# going rate for case



## luke the duke (Apr 26, 2004)

whats the going rate for a case of jl relase 7 cars also the charge new fromplaying mantis


----------



## Captain Fred (Feb 19, 2000)

I have found that there are actually some good deals to be had on Ebay. I think one that I saw worked out to be about $9 a car. The online hobby shops usually seem to be a little higher. Some of the board sponsers here seem pretty reasonable. I haven't bought a whole case in a while. One of these days when my budget loosens up a bit, I want a case of F&F. I'm sure there will be some other cool stuff out by then.


----------



## boss9 (Apr 19, 2002)

Someone recently posted about this and quoted prices in the $6.50-$7.00 range. A great price--even for spares. Ebay's prices fluctuate around that level too.


----------



## micyou03 (Apr 8, 2003)

I've never dealt with Dan's Diecast, but they have series 7 for $79.99 with a White Lightning or $69.99 with no White Lightning.
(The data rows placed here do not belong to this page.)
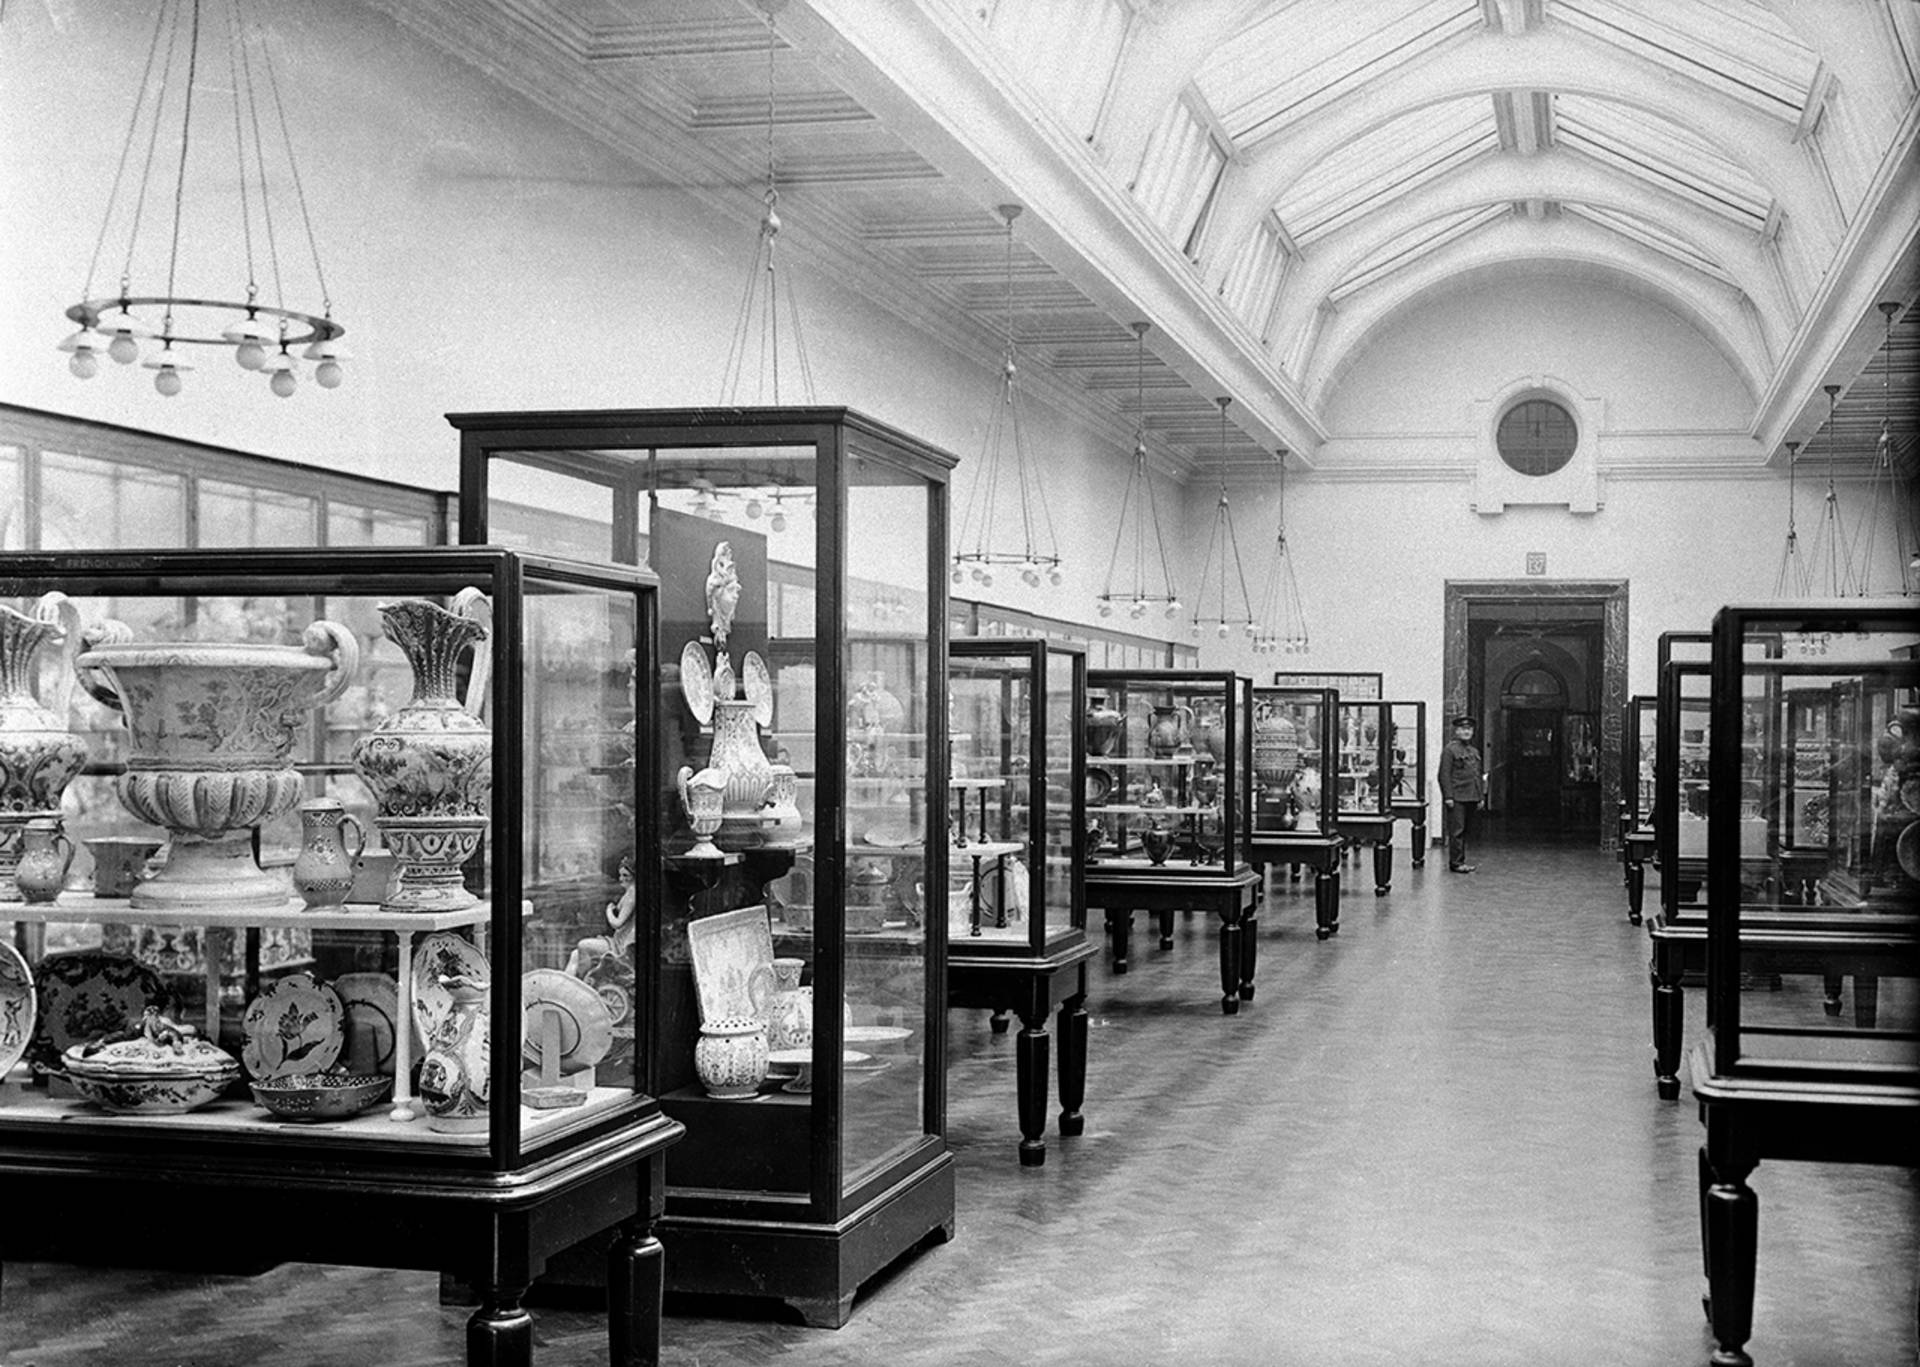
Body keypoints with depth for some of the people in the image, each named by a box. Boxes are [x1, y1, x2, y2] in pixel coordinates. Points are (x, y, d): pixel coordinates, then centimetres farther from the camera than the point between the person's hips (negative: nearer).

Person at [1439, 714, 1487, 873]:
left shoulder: (1474, 751, 17)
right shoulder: (1450, 749, -6)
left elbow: (1480, 775, 21)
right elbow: (1444, 775, -11)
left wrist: (1481, 797, 16)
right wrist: (1448, 797, -16)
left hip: (1471, 798, 7)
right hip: (1457, 799, -7)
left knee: (1464, 830, 11)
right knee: (1457, 831, -6)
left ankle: (1460, 861, 17)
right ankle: (1456, 863, -2)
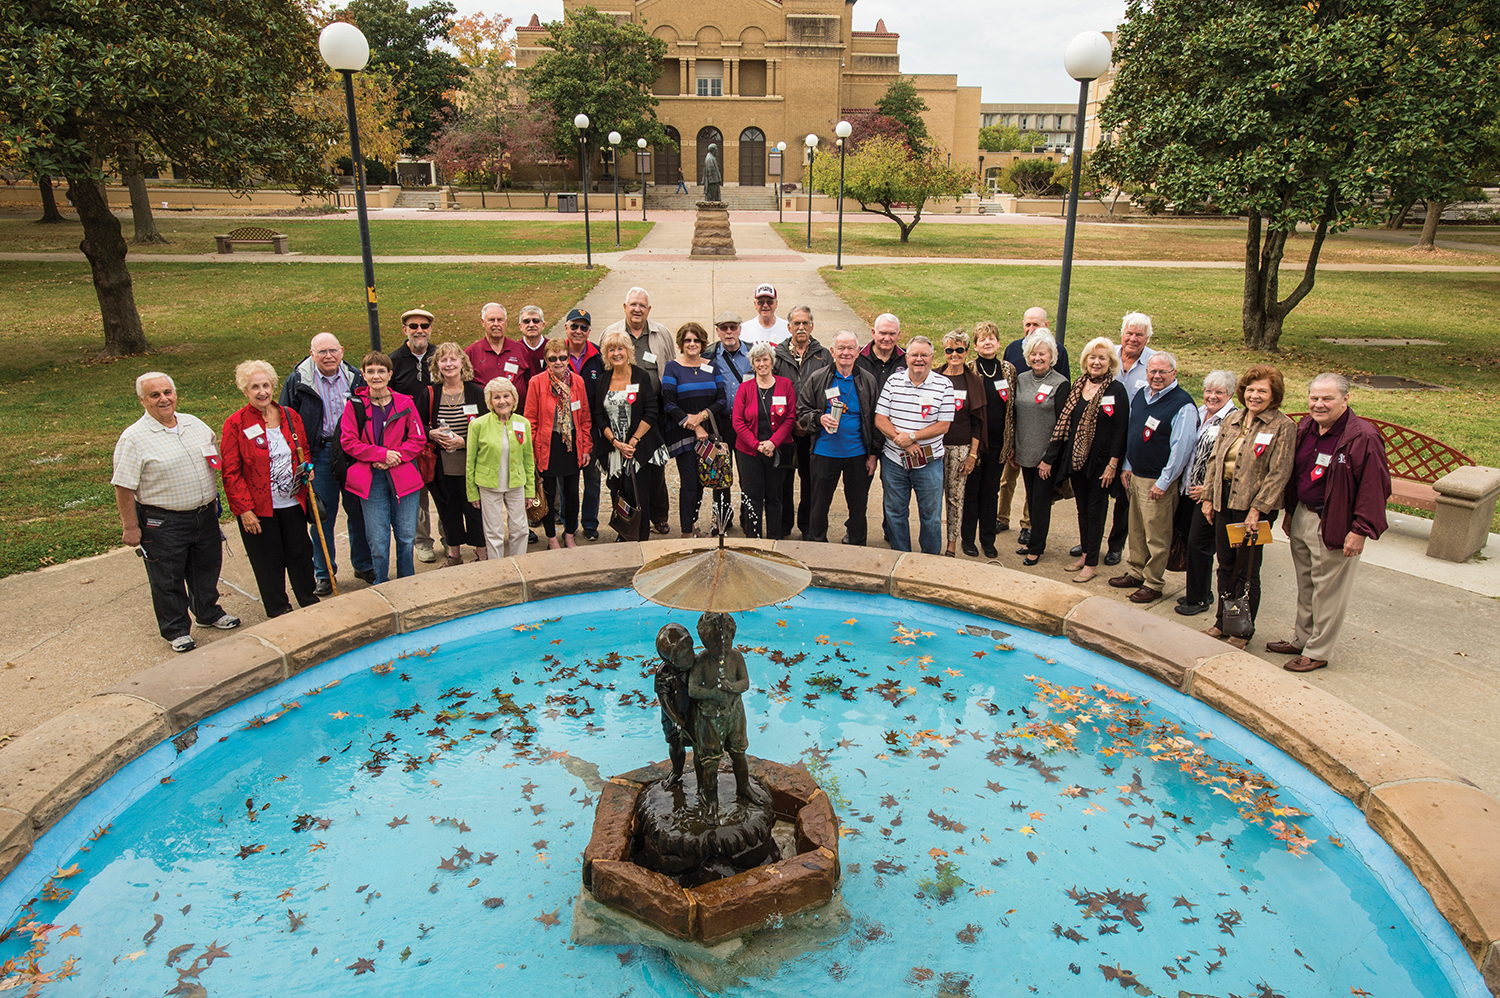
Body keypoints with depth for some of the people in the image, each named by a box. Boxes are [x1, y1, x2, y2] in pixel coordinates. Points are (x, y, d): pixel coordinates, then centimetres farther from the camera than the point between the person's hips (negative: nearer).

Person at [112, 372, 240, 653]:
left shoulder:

http://www.dansdiecast.com/Johnny_Lightning.asp?offset=8


----------



## roadrner (Jul 21, 1999)

Thats a great price if you need a set or want to pick up some spares. :thumbsup: rr


----------



## luke the duke (Apr 26, 2004)

ok so i didnt do to bad giving 66.98 with shipping got from ebay only person who bid


----------



## TX Street Racer (May 8, 2004)

luke the duke said:


> ok so i didnt do to bad giving 66.98 with shipping got from ebay only person who bid



That's a great price....I saw those auctions last week........definately a GREAT price for a set shipped.

I've seen some individuals on E-bay who sell off alot of single JL TJets also.....alot have starting prices of $4.99 on average.


----------